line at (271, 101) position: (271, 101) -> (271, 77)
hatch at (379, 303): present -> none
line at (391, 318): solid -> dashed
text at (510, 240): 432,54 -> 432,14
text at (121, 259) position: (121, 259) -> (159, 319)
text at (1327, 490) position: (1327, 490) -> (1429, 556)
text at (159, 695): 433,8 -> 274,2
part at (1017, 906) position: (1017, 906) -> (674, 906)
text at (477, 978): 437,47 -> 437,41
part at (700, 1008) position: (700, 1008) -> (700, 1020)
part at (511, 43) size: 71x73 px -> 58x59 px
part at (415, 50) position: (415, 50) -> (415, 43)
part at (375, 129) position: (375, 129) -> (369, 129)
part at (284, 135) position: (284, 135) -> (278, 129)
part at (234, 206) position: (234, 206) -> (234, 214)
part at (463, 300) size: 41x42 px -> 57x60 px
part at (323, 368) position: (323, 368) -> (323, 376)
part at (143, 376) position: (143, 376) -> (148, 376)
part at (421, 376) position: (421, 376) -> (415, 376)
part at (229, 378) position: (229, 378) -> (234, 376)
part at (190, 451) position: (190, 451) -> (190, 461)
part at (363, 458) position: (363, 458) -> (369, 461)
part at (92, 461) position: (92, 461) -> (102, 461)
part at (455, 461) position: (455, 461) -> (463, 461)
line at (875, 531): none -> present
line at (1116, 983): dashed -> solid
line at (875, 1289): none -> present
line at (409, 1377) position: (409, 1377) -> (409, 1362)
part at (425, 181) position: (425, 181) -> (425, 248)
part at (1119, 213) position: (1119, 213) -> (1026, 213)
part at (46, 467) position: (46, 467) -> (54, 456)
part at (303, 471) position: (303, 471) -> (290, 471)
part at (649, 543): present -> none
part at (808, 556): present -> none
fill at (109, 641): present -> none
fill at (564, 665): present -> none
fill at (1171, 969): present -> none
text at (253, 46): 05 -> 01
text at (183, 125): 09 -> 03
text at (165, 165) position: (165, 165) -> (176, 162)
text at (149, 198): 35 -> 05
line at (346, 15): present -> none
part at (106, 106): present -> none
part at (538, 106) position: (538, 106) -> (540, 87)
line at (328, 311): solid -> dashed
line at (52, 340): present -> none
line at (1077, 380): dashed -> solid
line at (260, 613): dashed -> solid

▬▬▬

> REQUIRED WORK: Print the records verbatim from the very first line down to and including the line that contains "part at (463, 300) size: 41x42 px -> 57x60 px".

> EXERCISE OUTPUT:
line at (271, 101) position: (271, 101) -> (271, 77)
hatch at (379, 303): present -> none
line at (391, 318): solid -> dashed
text at (510, 240): 432,54 -> 432,14
text at (121, 259) position: (121, 259) -> (159, 319)
text at (1327, 490) position: (1327, 490) -> (1429, 556)
text at (159, 695): 433,8 -> 274,2
part at (1017, 906) position: (1017, 906) -> (674, 906)
text at (477, 978): 437,47 -> 437,41
part at (700, 1008) position: (700, 1008) -> (700, 1020)
part at (511, 43) size: 71x73 px -> 58x59 px
part at (415, 50) position: (415, 50) -> (415, 43)
part at (375, 129) position: (375, 129) -> (369, 129)
part at (284, 135) position: (284, 135) -> (278, 129)
part at (234, 206) position: (234, 206) -> (234, 214)
part at (463, 300) size: 41x42 px -> 57x60 px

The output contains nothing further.